Thursday, October 9, 2014

Why should Gambian taxpayers pay Dr. Zakir Naik's $ 1.5 million speaking fee?

Dr. Zakir Naik
As speaking fees go, the purported $ 1.5 million plus expenses that the Gambian taxpayers have been committed to paying the controversial Indian Muslim cleric whose views on terrorism have resulted in him being banned in the United Kingdom.

The Indian Muslim cleric visit to The Gambia is part of an elaborate celebrations to mark the twentieth year of military take-over of a legitimately and democratically elected government.

We are less particular about Dr. Naik's views on terror that by definition every Muslim is, or should be, a terrorist.  He later tried to clarify a view that brought an avalanche of criticism from around the world.

Jammeh thrives on controversy which he uses to divert attention from the real political and economic problems his regime has brought upon Gambians.  Therefore paying humongous speaking fees to controversial religious personalities like Dr. Naik is worth the distraction of a failed regime.

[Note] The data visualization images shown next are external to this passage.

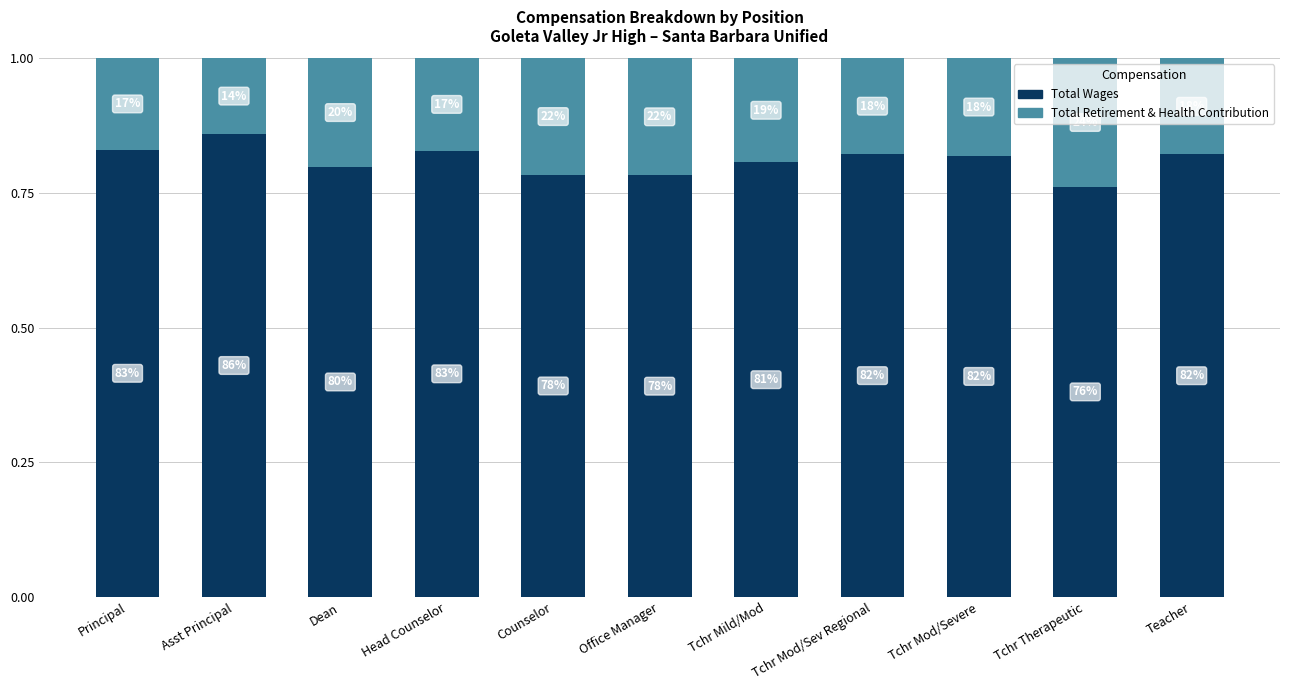

What are all the series names shown in the legend?

Total Wages, Total Retirement & Health Contribution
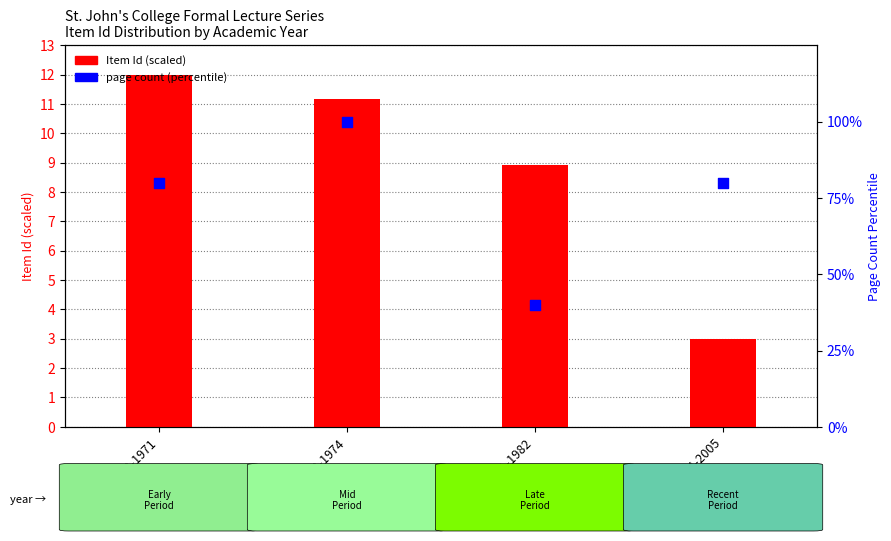

Which series has the largest total across all categories?

page count (percentile)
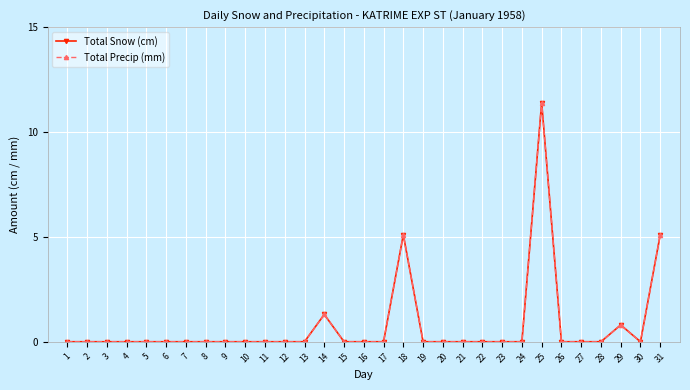

Which series has the largest total across all categories?

Total Snow (cm)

Yaya Jammeh is the biggest threat to the secular state because of his inaccurate and public description of The Gambia as a Muslim country.  We have noticed that Dr. Naik has also taken to this notion by expressing his delight that " The Gambia is a Muslim country."

The doctrine of the separation of Church, in our case, the Mosque and The State is enshrined in the 1997 Constitution.  It is the same doctrine that has guided the country since Independence.  Religious tolerance and religious coexistence is what makes The Gambia special and distinct from many countries, and by inviting controversial religious clerics like Dr. Naik, that harmony is threatened.

It is therefore wrong and inappropriate to use taxpayer money to finance what is essentially an evangelical crusade by a cleric.  The State should not have been involved in the financing and promotion of Dr. Naik's religious tour or  ANY religion for that matter that's better left to private religious groups.

Besides, spending what our sources say is $ 1.5 million for a handful of lectures is grossly inappropriate and an imprudent expenditure of public funds for a country where a third or 600,000 of 1.8 million Gambians go hungry at night because they cannot afford three square meals daily.  And of these 200,000 are children who are severely malnourished.  There are more appropriate uses for the $ 1.5 million in one of the poorest countries on earth.